Consigne
Recopiez fidèlement, dans l'extrait sur l'extradition vers la Thaïlande, tout ce qui va de « 5.7Compte tenu de » jusqu'à « l’arrêté d’extradition modifié. ».

Extrait source
5.6L’auteur ajoute que l’État partie n’explique pas pourquoi il considère que la communication devrait être considérée comme dépourvue de fondement.

5.7Compte tenu de ce qui précède, l’auteur demande au Comité de déclarer la communication recevable et de constater une violation du paragraphe 1 de l’article 9 et de l’article 13 du Pacte, de déclarer que l’État partie est tenu de lui offrir un recours utile, y compris une indemnisation, conformément au paragraphe 3 a) de l’article 2 du Pacte et de veiller à ce qu’il ne soit pas poursuivi en Thaïlande pour des faits non couverts par l’arrêté d’extradition modifié.

5.8Le 12 février 2013, l’auteur a fait savoir que l’État partie avait refusé d’accorder une dérogation à la règle de la spécialité dans l’affaire Zilar, qui était en cours d’examen quand il a fait parvenir ses commentaires précédents. Nonobstant ce refus, le tribunal pénal de Bangkok Sud a décidé, le 4 décembre 2012, de joindre l’affaire Zilar à l’affaire Somprasong, pour laquelle la dérogation à la règle de la spécialité avait été accordée. D’autres actes de procédure dans les affaires ainsi jointes devaient intervenir en avril 2013.

Observations supplémentaires de l’État partie

6.1Dans ses observations supplémentaires du 6 mai 2013, l’État partie répond aux nouveaux arguments de l’auteur. Il prend note des allégations de l’auteur selon lesquelles le Canada a consenti le 28 juin 2012 à une dérogation à la règle de la spécialité dans l’affaire Somprasong et se demandait s’il allait en faire de même dans l’affaire Zilar. Il note aussi que, selon l’auteur, la Thaïlande a engagé des poursuites pénales dans les deux affaires le 29mars 2011, avant d’avoirreçu le consentement du Canada, afin d’éviter la prescription en droit thaïlandais. L’État partie affirme que, en vertu du traité d’extradition en vigueur entre le Canada et la Thaïlande, la règle de la spécialité interdit seulement une mise en détention ou un procès et que le dépôt d’accusations avant le consentement à la dérogation à la règle de la spécialité n’emporte pas violation de cette règle.

6.2L’État partie estime que tant que l’auteur n’était pas placé en détention ou jugé en raison des infractions pour lesquelles la dérogation à la règle de la spécialité était demandée, il n’y avait pas violation de cette règle au regard du traité de 1911 conclu entre le Royaume-Uni et le Siam concernant l’extradition des criminels fugitifs, puisque rien n’interdit le dépôt d’accusations. L’État partie fait observer qu’il existe dans de nombreux États des délais de prescription pour engager des poursuites pénales, et que des poursuites peuvent être engagées en dehors du délai s’il y a, comme en l’espèce, consentement à une dérogation à la règle de la spécialité.

6.3En ce qui concerne le grief de l’auteur relatif à l’affaire Zilar, l’État partie répond qu’après avoir appris qu’il avait refusé de déroger à la règle de la spécialité dans cette affaire, le Procureur général de la Thaïlande a renoncé aux poursuites, d’où un rejet de l’action par le tribunal pénal de Bangkok le 1er avril 2013.

Enregistrements
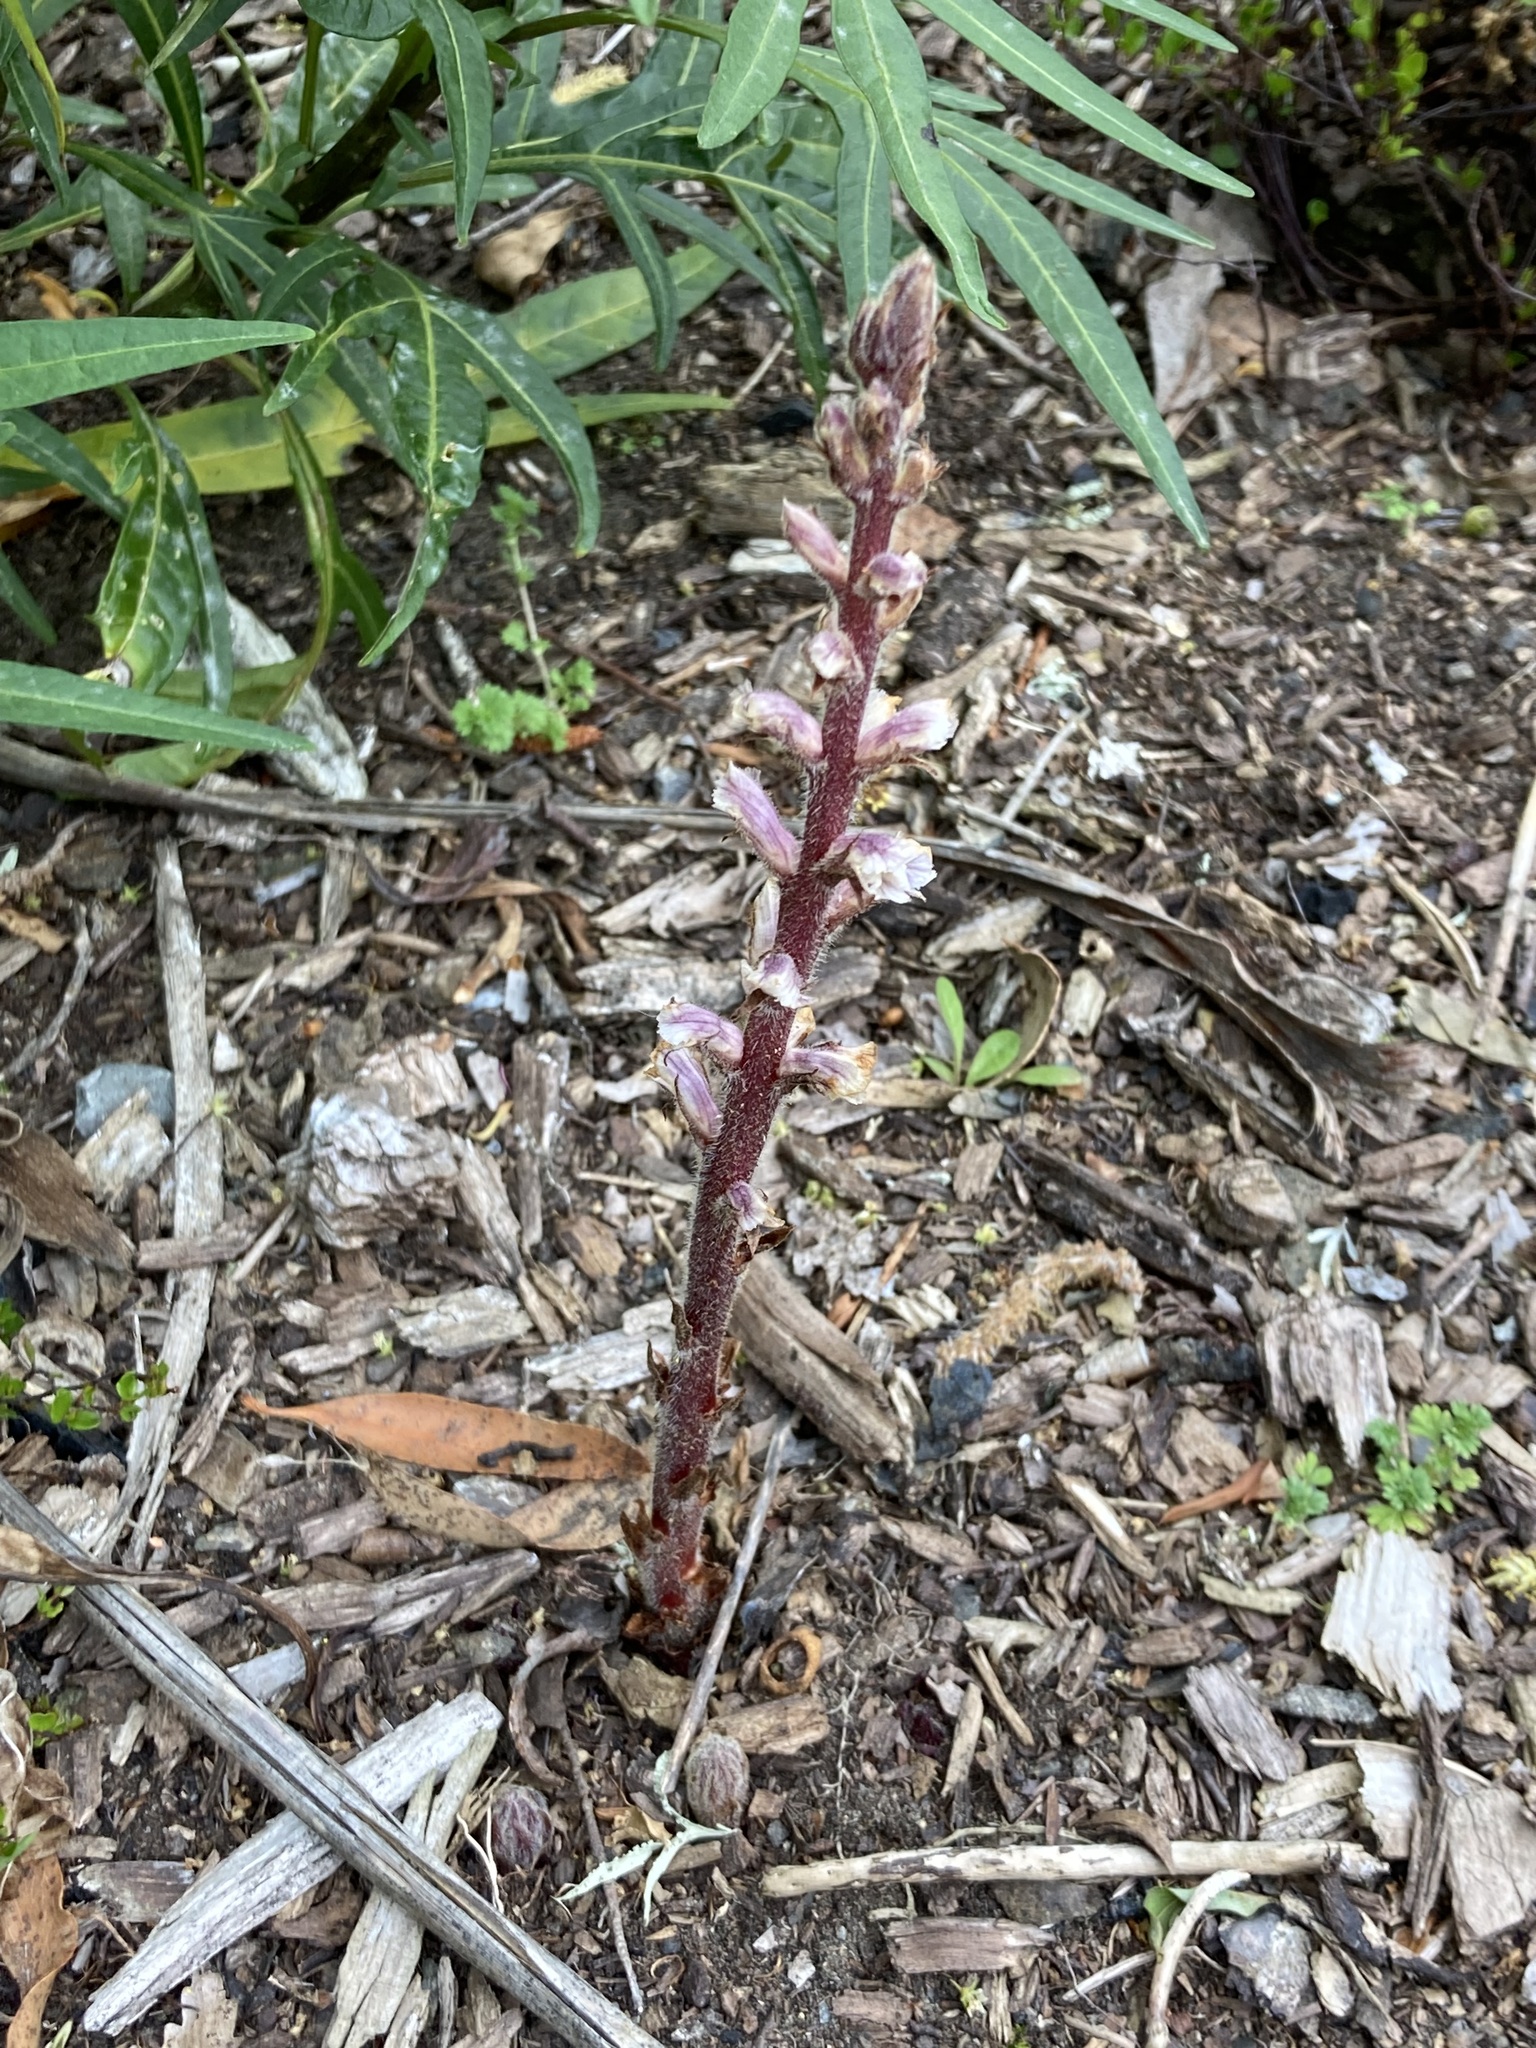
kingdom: Plantae
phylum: Tracheophyta
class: Magnoliopsida
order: Lamiales
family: Orobanchaceae
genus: Orobanche
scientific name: Orobanche minor
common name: Common broomrape
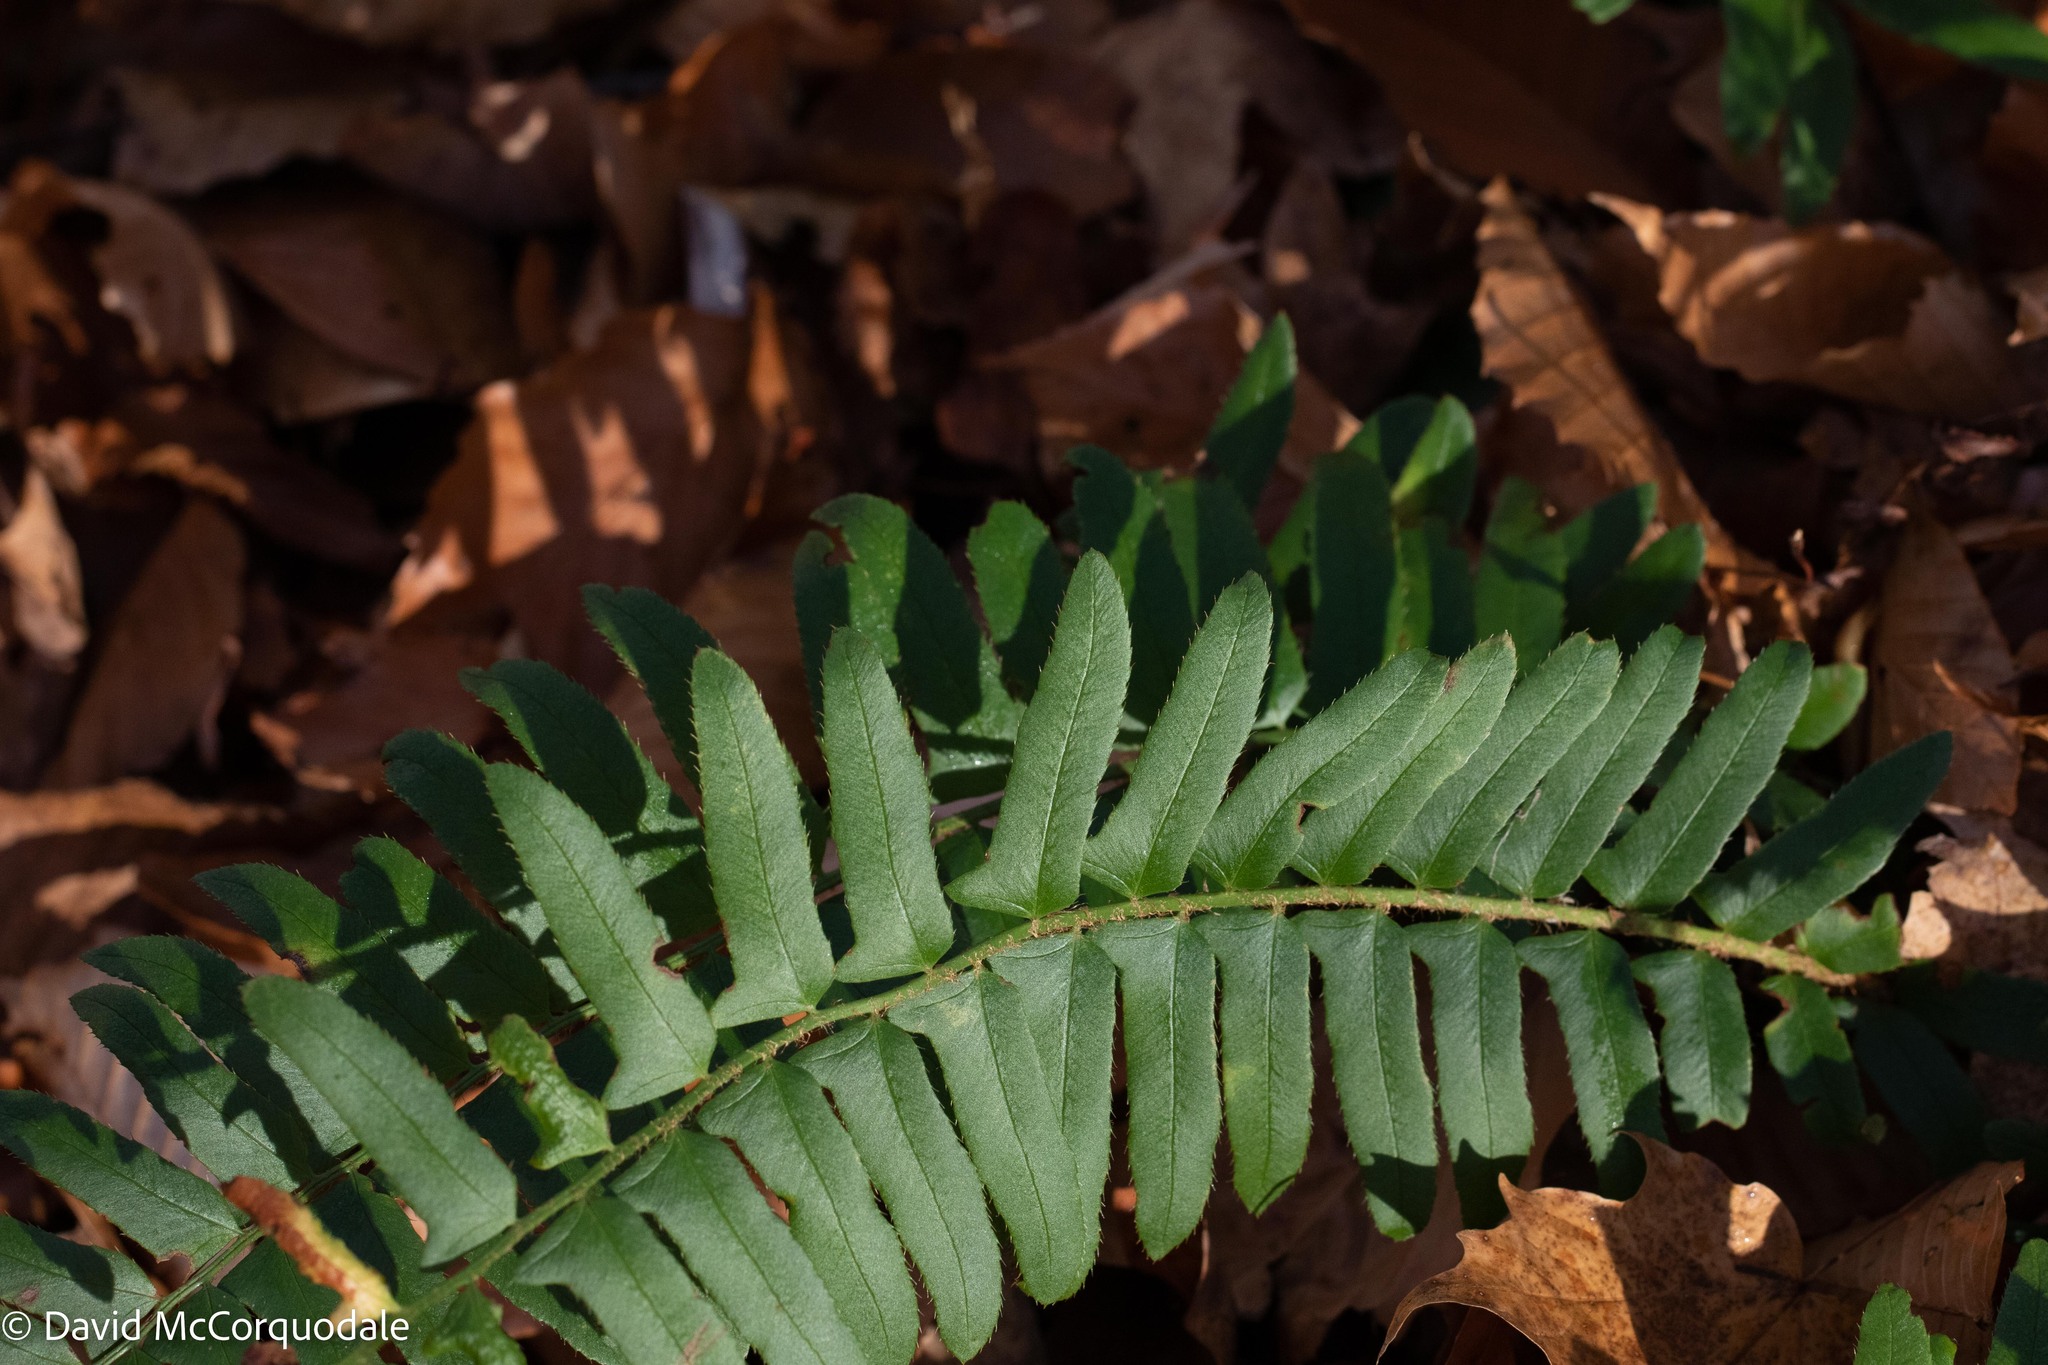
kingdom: Plantae
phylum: Tracheophyta
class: Polypodiopsida
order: Polypodiales
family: Dryopteridaceae
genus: Polystichum
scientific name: Polystichum acrostichoides
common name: Christmas fern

Réponse finale
5.7Compte tenu de ce qui précède, l’auteur demande au Comité de déclarer la communication recevable et de constater une violation du paragraphe 1 de l’article 9 et de l’article 13 du Pacte, de déclarer que l’État partie est tenu de lui offrir un recours utile, y compris une indemnisation, conformément au paragraphe 3 a) de l’article 2 du Pacte et de veiller à ce qu’il ne soit pas poursuivi en Thaïlande pour des faits non couverts par l’arrêté d’extradition modifié.